How will the state pick a winning software developer?
Applications from various vendors will be ranked based on cost and using a weighted scoring system for a company’s technical capability. About half the technical points will be awarded based on the company’s information technology and work implementation plans. The company’s experience, training plan and list of pending lawsuits account for some of the remaining points.
The deadline for turning in an application is April 8 at 2 p.m.
What can go wrong?
Bugs and data breaches, in short. Cannabis business has ground to a halt in Pennsylvania because of hacks and problems with its software, which has been described as “chronically glitchy” by the Philadelphia Inquirer. Washington state, which contracted with the same software vendor as Pennsylvania, has also dealt with a series of problems, including the theft of shipping information in a hack soon after the system’s launch.

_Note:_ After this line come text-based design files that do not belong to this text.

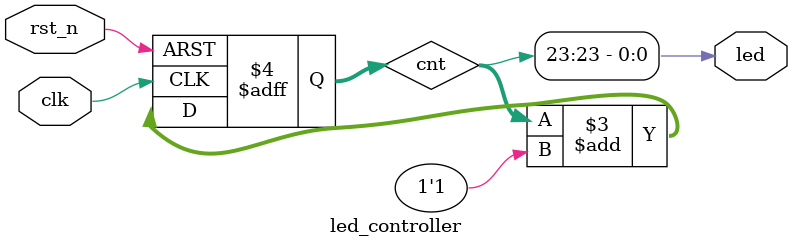
<source format=v>
module led_controller(
				
			input clk,		
			input rst_n,	

			output led		
		);
				

reg[23:0] cnt;

always @(posedge clk or negedge rst_n)
	if(!rst_n) cnt <= 24'd0;
	else cnt <= cnt+1'b1;

assign led = cnt[23];	
	

endmodule


</source>
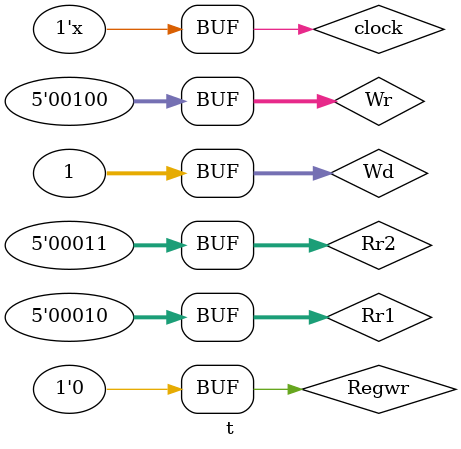
<source format=v>
`include "RF.v"
module t;
    reg clock,Regwr;
    wire[31:0] Wd=32'h01;
    wire[4:0] Rr1=5'h02,Rr2=5'h03,Wr=5'h04;
    wire[31:0]Rd1,Rd2;

    initial begin
        $dumpfile("RF_test.vcd");  // vcd name   
        $dumpvars(0,t); // testbench module name
        clock =0;
        Regwr = 0;
    end
    always # 50 clock = ~clock;
    RF rf(.wd(Wd),.rr1(Rr1),.rr2(Rr2),.wr(Wr),.rd1(Rd1),.rd2(Rd2),.clk(clock),.regwr(Regwr));
endmodule
</source>
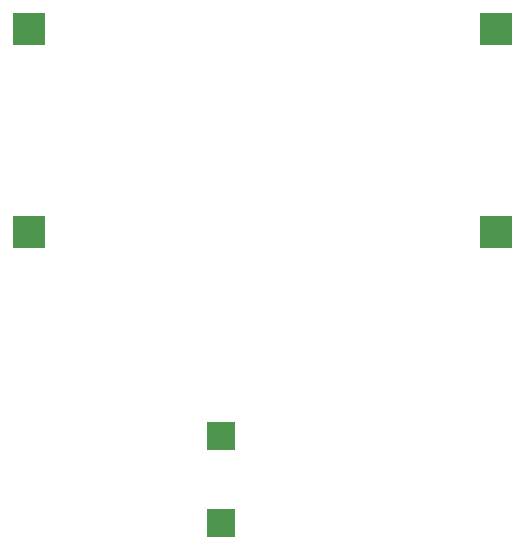
<source format=gtp>
G04 Layer: TopPasteMaskLayer*
G04 EasyEDA v6.5.23, 2023-06-11 23:43:22*
G04 2b95388b78af4998b8b99e231a31c8e7,07531b1ef0a74d2492736d9a14bc6988,10*
G04 Gerber Generator version 0.2*
G04 Scale: 100 percent, Rotated: No, Reflected: No *
G04 Dimensions in millimeters *
G04 leading zeros omitted , absolute positions ,4 integer and 5 decimal *
%FSLAX45Y45*%
%MOMM*%

%ADD10R,2.4000X2.4000*%
%ADD11R,2.8000X2.8000*%

%LPD*%
D10*
G01*
X12575006Y1569186D03*
G01*
X12575006Y839088D03*
D11*
G01*
X10947298Y5016601D03*
G01*
X14897100Y5016601D03*
G01*
X10947298Y3302000D03*
G01*
X14897100Y3302000D03*
M02*

</source>
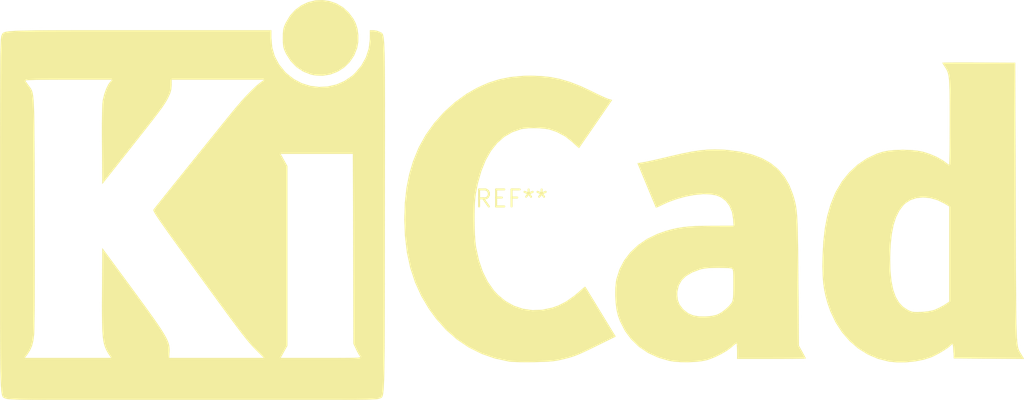
<source format=kicad_pcb>
(kicad_pcb (version 20240108) (generator pcbnew)

  (general
    (thickness 1.6)
  )

  (paper "A4")
  (layers
    (0 "F.Cu" signal)
    (31 "B.Cu" signal)
    (32 "B.Adhes" user "B.Adhesive")
    (33 "F.Adhes" user "F.Adhesive")
    (34 "B.Paste" user)
    (35 "F.Paste" user)
    (36 "B.SilkS" user "B.Silkscreen")
    (37 "F.SilkS" user "F.Silkscreen")
    (38 "B.Mask" user)
    (39 "F.Mask" user)
    (40 "Dwgs.User" user "User.Drawings")
    (41 "Cmts.User" user "User.Comments")
    (42 "Eco1.User" user "User.Eco1")
    (43 "Eco2.User" user "User.Eco2")
    (44 "Edge.Cuts" user)
    (45 "Margin" user)
    (46 "B.CrtYd" user "B.Courtyard")
    (47 "F.CrtYd" user "F.Courtyard")
    (48 "B.Fab" user)
    (49 "F.Fab" user)
    (50 "User.1" user)
    (51 "User.2" user)
    (52 "User.3" user)
    (53 "User.4" user)
    (54 "User.5" user)
    (55 "User.6" user)
    (56 "User.7" user)
    (57 "User.8" user)
    (58 "User.9" user)
  )

  (setup
    (pad_to_mask_clearance 0)
    (pcbplotparams
      (layerselection 0x00010fc_ffffffff)
      (plot_on_all_layers_selection 0x0000000_00000000)
      (disableapertmacros false)
      (usegerberextensions false)
      (usegerberattributes false)
      (usegerberadvancedattributes false)
      (creategerberjobfile false)
      (dashed_line_dash_ratio 12.000000)
      (dashed_line_gap_ratio 3.000000)
      (svgprecision 4)
      (plotframeref false)
      (viasonmask false)
      (mode 1)
      (useauxorigin false)
      (hpglpennumber 1)
      (hpglpenspeed 20)
      (hpglpendiameter 15.000000)
      (dxfpolygonmode false)
      (dxfimperialunits false)
      (dxfusepcbnewfont false)
      (psnegative false)
      (psa4output false)
      (plotreference false)
      (plotvalue false)
      (plotinvisibletext false)
      (sketchpadsonfab false)
      (subtractmaskfromsilk false)
      (outputformat 1)
      (mirror false)
      (drillshape 1)
      (scaleselection 1)
      (outputdirectory "")
    )
  )

  (net 0 "")

  (footprint "KiCad-Logo_30mm_SilkScreen" (layer "F.Cu") (at 0 0))

)

</source>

Nevada’s system went offline for several weeks in 2017 because of a cyberattack, and, in Maryland, overburdened software lugged along so slowly at first that some frustrated patients left dispensaries empty-handed.
How much will it cost?
The state expects to spend between $2 million and $5 million to build and operate the system for the first five years, Hudachko said.
That’s far less than Pennsylvania, which signed a five-year, $10.4 million contract for its software. On the other hand, Nevada’s four-year contract for the cannabis traceability software (just half of the system Utah is looking for) totaled an estimated $816,000.